**Text block:**
The centrepiece of the multiplatform event is a four-part TV series
Deep Water is a multiplatform event in the truest sense of the term. The focus of the event is on a four-part scripted drama series that examines the modern day brutal murder of gay men in the coastal eastern suburbs of Sydney. The series, which boasts a well-known Australian cast including Yael Stone, Noah Taylor, William McInnes, and Danielle Cormack, draws its inspiration from a wave of real-life murders that took place throughout the 80s and 90s. There were 80 murders, with 30 remaining unsolved.
Complementing the limited series, SBS will also broadcast a feature-length documentary Deep Water: The Real Story that explores the real-world murders, launch an online investigation experience that encourages the audience to delve further into the fictional story, and publish an extended narrative Twitter experience that will showcase evidence and crime material from the series.
In addition, SBS will also be launching a true crime podcast series tied in with Deep Water, tapping into the explosion of interest in true crime podcasts following the success of Serial. Episodes of this will be available through October.
SBS head of television and online content Marshall Heald believes that the idea is distinctly SBS: “I’m a strong believer that only SBS could do this show. I’m only looking for ideas which are distinctly SBS. This show has a strong focus on our core diversity mandate. We’re the only kind of network that can do a cross-genre, cross-platform event like this.
The initial idea was brought to SBS by Blackfella Films, a Sydney-based production company that has worked with SBS on recent factual productions DNA Nation and First Contact. Initially it was pitched as a subject that could be used either as a factual program or as a scripted series.
Heald explained: “The project was initially pitched to us as a drama or a doc and then we worked together with Blackfella and our internal teams to work out what more we could do together. One thing we were really keen to do was to show that these murders and assaults were not confined to New South Wales.
“Working with the online team at Blackfella, there’s a fantastic multimedia feature online which talks about the same situations happening in Adelaide. It reinforces that this was a national epidemic. While the TV show deals with the New South Wales aspects of it, online allows us to broaden it out.
“We were very interested right from the get-go when it was brought to us as an idea. Obviously, the documentary covers a dark chapter in Australia’s recent history. The epidemic of gay hate murders and assaults is something that needs to be brought to the attention of all Australians and sits within our multicultural and diversity remit. We thought it could be a topic that would be potentially explosive in terms of revelations. We thought it would be a great event to reignite public interest in the unsolved cases.”
Deep Water continues SBS’ trend towards mounting large-scale event series rather than attempting an ongoing drama series.
The expense of television production means that SBS needs to be judicious about what it invests in, with the risk associated in launching a drama possibly beyond the value it would find.
“We certainly have our funding challenges,” Heald agreed. “We are moving to an event strategy as we believe if we can line up everything that the organisation does, we have the best prospects of getting cut-through with audiences. Whether it’s Eurovision or any of the docs or dramas that have come down in the past, we’ve always found that when we could line up our TV group with our news group, our online group, and our radio group, we have a good opportunity to make it cut through.

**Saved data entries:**
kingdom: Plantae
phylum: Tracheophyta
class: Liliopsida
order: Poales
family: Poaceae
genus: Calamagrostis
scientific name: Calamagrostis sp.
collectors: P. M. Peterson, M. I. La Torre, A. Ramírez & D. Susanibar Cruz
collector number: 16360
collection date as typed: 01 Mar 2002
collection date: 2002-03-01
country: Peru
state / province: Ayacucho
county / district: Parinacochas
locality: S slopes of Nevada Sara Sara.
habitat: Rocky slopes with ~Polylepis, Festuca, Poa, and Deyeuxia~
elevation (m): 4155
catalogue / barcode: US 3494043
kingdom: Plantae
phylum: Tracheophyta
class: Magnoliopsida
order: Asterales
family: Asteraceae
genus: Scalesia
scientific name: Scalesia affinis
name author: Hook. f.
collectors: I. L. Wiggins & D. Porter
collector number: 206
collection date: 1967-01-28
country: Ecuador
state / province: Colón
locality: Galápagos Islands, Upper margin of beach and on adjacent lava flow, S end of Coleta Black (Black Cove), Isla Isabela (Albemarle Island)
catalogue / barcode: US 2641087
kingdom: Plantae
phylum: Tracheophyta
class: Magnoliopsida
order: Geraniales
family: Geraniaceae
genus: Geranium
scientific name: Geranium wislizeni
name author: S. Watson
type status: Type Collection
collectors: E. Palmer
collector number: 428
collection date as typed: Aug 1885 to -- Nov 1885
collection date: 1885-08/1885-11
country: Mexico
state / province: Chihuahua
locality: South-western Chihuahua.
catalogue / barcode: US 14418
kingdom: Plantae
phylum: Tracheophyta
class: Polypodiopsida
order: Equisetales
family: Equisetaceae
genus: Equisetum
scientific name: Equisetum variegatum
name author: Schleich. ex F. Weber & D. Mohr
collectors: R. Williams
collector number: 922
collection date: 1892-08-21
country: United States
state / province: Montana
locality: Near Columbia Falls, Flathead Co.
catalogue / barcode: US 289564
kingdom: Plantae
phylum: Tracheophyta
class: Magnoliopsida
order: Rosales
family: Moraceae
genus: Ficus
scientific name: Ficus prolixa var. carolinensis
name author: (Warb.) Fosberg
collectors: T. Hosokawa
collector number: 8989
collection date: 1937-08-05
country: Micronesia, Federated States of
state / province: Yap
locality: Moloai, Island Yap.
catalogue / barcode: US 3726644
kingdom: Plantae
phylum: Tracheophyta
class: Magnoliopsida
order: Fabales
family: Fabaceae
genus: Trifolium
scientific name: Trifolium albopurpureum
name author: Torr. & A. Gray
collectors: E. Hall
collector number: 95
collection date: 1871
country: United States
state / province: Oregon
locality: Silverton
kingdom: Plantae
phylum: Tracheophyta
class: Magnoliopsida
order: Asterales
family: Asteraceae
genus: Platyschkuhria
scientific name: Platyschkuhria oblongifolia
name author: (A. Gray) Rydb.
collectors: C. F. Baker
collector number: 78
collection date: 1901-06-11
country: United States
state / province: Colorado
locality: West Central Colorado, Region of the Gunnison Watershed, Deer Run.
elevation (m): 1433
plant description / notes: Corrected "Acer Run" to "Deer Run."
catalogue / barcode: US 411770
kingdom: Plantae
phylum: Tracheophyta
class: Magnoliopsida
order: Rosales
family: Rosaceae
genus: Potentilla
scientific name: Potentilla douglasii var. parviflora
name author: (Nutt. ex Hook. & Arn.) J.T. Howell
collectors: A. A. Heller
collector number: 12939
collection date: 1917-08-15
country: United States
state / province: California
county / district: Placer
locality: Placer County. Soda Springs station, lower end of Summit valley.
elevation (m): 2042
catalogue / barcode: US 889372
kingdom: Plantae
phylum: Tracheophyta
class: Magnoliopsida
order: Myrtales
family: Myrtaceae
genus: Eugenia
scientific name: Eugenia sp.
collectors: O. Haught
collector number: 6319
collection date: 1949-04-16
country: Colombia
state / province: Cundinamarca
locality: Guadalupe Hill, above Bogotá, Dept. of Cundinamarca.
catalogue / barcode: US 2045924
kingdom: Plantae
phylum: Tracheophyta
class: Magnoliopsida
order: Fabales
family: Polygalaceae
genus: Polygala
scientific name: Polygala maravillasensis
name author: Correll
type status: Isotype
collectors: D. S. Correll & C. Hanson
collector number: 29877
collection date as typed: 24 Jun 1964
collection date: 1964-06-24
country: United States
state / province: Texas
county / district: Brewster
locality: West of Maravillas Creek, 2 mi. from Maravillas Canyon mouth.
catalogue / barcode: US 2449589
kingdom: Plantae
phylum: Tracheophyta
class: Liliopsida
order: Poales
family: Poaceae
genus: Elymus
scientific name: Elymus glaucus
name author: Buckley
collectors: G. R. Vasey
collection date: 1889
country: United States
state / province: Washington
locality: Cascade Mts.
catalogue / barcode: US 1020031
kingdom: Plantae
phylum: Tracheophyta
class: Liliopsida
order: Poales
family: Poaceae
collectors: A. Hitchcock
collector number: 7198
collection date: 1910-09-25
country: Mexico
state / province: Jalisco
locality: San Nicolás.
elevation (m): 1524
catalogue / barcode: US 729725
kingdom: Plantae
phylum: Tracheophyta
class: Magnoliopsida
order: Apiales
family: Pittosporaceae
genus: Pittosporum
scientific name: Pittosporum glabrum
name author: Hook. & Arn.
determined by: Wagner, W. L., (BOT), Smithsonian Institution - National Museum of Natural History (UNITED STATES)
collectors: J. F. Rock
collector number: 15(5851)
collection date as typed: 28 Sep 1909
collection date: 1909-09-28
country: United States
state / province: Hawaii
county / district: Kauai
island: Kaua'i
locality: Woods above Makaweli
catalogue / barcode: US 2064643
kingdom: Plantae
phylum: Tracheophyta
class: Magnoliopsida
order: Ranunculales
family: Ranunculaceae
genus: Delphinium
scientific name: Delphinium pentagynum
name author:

**Work instruction 1:** In the article about Deep Water, which production company first brought the idea to SBS?
**Work instruction 2:** Reproduce the part of the article about Deep Water starting with "SBS head of" and going on through "a scripted series.".

**Exercise output 1:** Blackfella Films, a Sydney-based production company.

**Exercise output 2:**
SBS head of television and online content Marshall Heald believes that the idea is distinctly SBS: “I’m a strong believer that only SBS could do this show. I’m only looking for ideas which are distinctly SBS. This show has a strong focus on our core diversity mandate. We’re the only kind of network that can do a cross-genre, cross-platform event like this.
The initial idea was brought to SBS by Blackfella Films, a Sydney-based production company that has worked with SBS on recent factual productions DNA Nation and First Contact. Initially it was pitched as a subject that could be used either as a factual program or as a scripted series.